You Want to Leave Money to Charity
As already noted, if you die without a will, the courts will step in and distribute your assets. If there are charities you would like to support with some portion of the estate, no matter how small your estate may be, creating a will makes sure that happens.
You'll Give Yourself Peace of Mind
It can be stressful creating a will later in life when you may be unwell, fighting illness, or elderly, says Branka Vuleta, founder of LegalJobSite. "You get freedom from the stress of creating a will later on when you prepare it earlier," says Vuleta. And if you do create a will early in life, bear in mind that you can revisit and amend it at any time, which is critical to do periodically, particularly after significant life changes such as marriage, the birth of children and accumulation of assets.

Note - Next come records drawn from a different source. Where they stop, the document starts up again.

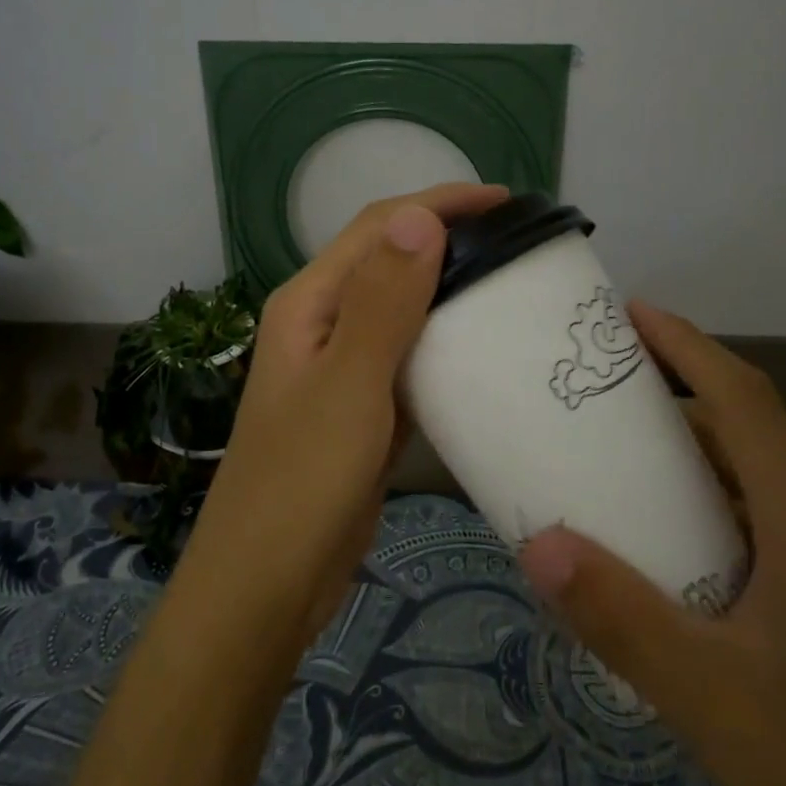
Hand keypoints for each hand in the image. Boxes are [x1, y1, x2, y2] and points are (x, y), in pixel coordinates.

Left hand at [182, 182, 508, 653]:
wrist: (267, 583)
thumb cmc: (302, 482)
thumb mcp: (348, 385)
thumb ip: (383, 301)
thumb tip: (420, 215)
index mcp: (310, 302)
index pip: (379, 226)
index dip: (441, 204)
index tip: (507, 202)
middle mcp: (323, 323)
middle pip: (391, 260)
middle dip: (450, 238)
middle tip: (519, 243)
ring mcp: (341, 366)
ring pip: (403, 308)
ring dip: (450, 288)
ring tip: (512, 283)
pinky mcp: (361, 406)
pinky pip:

You Can Specify Funeral Wishes
Do you have specific ideas about how you'd like your funeral to be conducted? Would you rather be cremated than have a traditional burial? Creating a will provides the opportunity to specify all of these wishes and instructions.
Unexpected Things Happen All the Time
As we've all seen as a result of the COVID-19 pandemic, being prepared for life's surprises is essential, no matter your age of stage of life, says attorney Mary Kate D'Souza, founder and chief legal officer for the estate planning website Gentreo.
"Every capable adult American should have an estate plan including a will, health care proxy and power of attorney," says D'Souza. "As we all have seen during this pandemic, your life can change in an instant, and it's important to be prepared in order to protect your choices and give yourself and your loved ones peace of mind."